More useful responses. Thanks to each of you. I should have provided more details. For the 2016 tax year, our last year of work, we would have employment-related amounts (T4s, transit pass tax credits, RRSP contributions), investment-related amounts (T3s, T5s), and charitable donations, so that will be difficult to do using a rental place's wi-fi or (shudder) an internet cafe. (We won't have a fixed address.) For subsequent years, we'd be down to T3s, T5s and charitable donations, so it should be much simpler, and remote filing should be easier. (Pension payments won't start until age 60 or 65.) I'll have to make sure that new broker electronifies us. Charitable donations we can track ourselves. No corporate, self-employment or rental property issues, fortunately. Thanks again.


----------



## fraser (May 15, 2010)

You will have absolutely no problems from CRA if you file a few months late. Your only issue will be penalty and interest for late filing and these can be easily avoided. Just set up a bank transfer (assuming you estimate that you will owe money) for April 25th and you will be good to go.


----------



## Eclectic12 (Oct 20, 2010)

Davis said:


> More useful responses. Thanks to each of you.


You are welcome.

Interesting the you list employment amounts as an issue as it's been over ten years since my employer switched to PDFs that the employee retrieves for both pay stubs as well as T4s.

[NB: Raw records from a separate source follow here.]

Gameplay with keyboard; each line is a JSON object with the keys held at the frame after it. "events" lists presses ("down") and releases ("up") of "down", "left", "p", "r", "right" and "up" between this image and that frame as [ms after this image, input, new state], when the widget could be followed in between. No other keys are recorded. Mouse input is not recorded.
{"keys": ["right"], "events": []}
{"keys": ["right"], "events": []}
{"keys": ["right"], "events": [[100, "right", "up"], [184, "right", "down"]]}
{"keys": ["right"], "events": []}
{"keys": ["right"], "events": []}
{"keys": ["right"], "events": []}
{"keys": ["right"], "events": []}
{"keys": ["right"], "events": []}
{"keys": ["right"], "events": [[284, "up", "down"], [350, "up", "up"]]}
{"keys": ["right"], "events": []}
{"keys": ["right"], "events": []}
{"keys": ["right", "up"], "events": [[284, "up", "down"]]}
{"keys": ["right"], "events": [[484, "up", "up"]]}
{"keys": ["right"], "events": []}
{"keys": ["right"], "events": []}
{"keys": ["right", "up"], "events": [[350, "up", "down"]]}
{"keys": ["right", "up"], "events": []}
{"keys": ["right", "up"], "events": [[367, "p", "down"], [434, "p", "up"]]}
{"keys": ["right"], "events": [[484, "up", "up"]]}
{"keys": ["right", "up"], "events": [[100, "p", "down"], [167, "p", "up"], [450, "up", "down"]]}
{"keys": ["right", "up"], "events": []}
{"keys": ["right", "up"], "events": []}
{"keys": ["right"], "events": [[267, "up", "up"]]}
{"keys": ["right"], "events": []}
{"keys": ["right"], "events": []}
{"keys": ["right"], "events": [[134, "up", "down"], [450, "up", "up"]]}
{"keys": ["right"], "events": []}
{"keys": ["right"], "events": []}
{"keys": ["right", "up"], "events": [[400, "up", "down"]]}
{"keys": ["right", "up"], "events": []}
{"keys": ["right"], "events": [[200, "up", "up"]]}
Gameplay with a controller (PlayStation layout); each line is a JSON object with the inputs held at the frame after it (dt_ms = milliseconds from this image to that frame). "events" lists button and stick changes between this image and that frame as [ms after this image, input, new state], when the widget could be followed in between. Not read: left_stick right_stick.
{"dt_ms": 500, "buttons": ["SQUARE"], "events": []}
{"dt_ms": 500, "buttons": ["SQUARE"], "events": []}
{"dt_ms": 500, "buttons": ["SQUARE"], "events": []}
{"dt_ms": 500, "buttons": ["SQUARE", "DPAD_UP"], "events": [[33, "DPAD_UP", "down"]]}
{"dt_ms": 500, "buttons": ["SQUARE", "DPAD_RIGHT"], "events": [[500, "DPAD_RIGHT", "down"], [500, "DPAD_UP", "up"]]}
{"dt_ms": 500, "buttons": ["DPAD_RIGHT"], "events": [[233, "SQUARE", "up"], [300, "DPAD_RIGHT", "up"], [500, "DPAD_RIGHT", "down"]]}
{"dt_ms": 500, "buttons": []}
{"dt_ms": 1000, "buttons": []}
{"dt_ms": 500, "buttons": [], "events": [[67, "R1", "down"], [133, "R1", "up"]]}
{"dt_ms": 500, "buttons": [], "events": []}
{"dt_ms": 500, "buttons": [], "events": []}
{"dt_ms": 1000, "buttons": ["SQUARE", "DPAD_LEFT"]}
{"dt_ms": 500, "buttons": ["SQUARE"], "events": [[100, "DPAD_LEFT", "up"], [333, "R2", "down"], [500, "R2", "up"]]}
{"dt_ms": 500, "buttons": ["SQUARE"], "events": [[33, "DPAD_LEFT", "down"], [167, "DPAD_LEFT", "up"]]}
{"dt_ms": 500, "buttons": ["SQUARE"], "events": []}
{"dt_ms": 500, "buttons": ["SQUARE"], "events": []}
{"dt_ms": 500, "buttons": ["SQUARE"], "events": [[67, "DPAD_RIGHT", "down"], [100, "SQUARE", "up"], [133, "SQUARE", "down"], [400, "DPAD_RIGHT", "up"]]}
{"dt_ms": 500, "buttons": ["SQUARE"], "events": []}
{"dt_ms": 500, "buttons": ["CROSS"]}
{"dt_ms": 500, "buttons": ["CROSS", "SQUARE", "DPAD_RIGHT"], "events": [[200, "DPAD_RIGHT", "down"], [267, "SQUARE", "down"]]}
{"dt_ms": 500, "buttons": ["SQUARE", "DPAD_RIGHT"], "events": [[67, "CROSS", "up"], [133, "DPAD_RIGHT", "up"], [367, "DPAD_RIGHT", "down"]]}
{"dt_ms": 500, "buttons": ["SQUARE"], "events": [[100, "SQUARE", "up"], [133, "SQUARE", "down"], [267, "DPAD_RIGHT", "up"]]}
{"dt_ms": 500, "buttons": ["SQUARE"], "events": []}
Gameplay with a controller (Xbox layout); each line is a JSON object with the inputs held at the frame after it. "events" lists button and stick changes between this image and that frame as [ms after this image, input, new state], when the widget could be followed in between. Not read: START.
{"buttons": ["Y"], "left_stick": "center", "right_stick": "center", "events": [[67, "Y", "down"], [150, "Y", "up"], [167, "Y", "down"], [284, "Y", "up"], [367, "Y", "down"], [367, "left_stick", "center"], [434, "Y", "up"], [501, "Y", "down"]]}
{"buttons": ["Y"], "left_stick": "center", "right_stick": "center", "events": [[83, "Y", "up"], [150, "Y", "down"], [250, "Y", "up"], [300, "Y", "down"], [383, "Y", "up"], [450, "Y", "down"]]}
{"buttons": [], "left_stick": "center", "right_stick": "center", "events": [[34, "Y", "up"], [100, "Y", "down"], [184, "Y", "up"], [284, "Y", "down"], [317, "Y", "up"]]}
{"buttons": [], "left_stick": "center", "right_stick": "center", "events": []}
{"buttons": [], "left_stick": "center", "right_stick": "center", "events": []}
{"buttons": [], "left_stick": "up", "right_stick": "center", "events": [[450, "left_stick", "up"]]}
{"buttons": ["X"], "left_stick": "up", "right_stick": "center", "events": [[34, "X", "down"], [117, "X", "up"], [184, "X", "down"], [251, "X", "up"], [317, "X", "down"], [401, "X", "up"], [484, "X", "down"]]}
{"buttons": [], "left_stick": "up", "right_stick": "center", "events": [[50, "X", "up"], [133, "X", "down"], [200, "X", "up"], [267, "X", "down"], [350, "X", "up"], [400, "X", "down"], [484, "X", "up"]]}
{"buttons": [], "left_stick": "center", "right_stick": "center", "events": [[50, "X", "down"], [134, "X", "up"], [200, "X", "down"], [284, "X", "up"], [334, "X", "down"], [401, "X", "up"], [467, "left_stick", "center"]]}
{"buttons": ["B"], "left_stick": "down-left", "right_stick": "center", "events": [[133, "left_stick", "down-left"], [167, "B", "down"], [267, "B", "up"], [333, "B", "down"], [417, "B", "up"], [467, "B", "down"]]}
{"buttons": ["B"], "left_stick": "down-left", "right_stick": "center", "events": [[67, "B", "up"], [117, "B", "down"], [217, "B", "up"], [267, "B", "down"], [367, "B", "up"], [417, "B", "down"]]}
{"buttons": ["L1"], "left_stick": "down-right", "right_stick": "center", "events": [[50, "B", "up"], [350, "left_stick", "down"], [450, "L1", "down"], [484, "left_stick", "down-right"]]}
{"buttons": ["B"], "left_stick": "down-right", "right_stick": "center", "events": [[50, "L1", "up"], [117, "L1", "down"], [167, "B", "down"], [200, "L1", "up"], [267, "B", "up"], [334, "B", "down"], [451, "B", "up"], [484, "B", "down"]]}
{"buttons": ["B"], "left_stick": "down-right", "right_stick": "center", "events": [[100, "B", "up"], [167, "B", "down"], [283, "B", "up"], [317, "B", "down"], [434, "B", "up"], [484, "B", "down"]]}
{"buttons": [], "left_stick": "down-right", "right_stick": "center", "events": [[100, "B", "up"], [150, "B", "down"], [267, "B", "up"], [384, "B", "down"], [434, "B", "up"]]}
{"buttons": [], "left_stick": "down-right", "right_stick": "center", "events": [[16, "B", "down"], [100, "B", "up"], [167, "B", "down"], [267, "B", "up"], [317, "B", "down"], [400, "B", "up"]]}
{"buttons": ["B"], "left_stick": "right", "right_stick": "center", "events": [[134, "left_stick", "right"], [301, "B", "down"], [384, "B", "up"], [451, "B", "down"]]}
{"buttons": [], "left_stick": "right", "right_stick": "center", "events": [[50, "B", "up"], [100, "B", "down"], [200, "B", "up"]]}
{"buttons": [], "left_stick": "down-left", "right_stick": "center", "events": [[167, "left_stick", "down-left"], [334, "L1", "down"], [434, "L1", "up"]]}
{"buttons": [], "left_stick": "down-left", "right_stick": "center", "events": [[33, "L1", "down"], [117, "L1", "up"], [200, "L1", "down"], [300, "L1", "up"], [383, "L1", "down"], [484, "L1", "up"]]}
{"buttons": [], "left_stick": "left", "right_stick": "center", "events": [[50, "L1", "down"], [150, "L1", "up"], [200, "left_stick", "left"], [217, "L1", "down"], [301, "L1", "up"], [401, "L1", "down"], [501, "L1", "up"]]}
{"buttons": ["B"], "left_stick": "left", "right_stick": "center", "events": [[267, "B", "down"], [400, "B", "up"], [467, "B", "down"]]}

As for quality of wifi ... YMMV. 
El Salvador has almost no land lines. I found the wifi outside the capital hit or miss but in the international section of the capital it was more plentiful as well as superior to most Canadian as well as US cities work has sent me to on training.


Having the broker setup electronic access may not be difficult. In my case, I ticked a box online and within a week I had everything available, including historical monthly statements, pre-dating my request by six years. The part that didn't go back into the past was the tax documents (T forms).


Cheers


----------



## PuckiTwo (Oct 26, 2011)

Eclectic12 said:


> Isn't a full office overkill?


Depends how you define it. I personally would already call "2 laptops, 2 smart phones, surfsticks, several charge cables, writing material, and a place where you can lay down all that stuff to work", *too much of an office* when on vacation.:biggrin::biggrin:


----------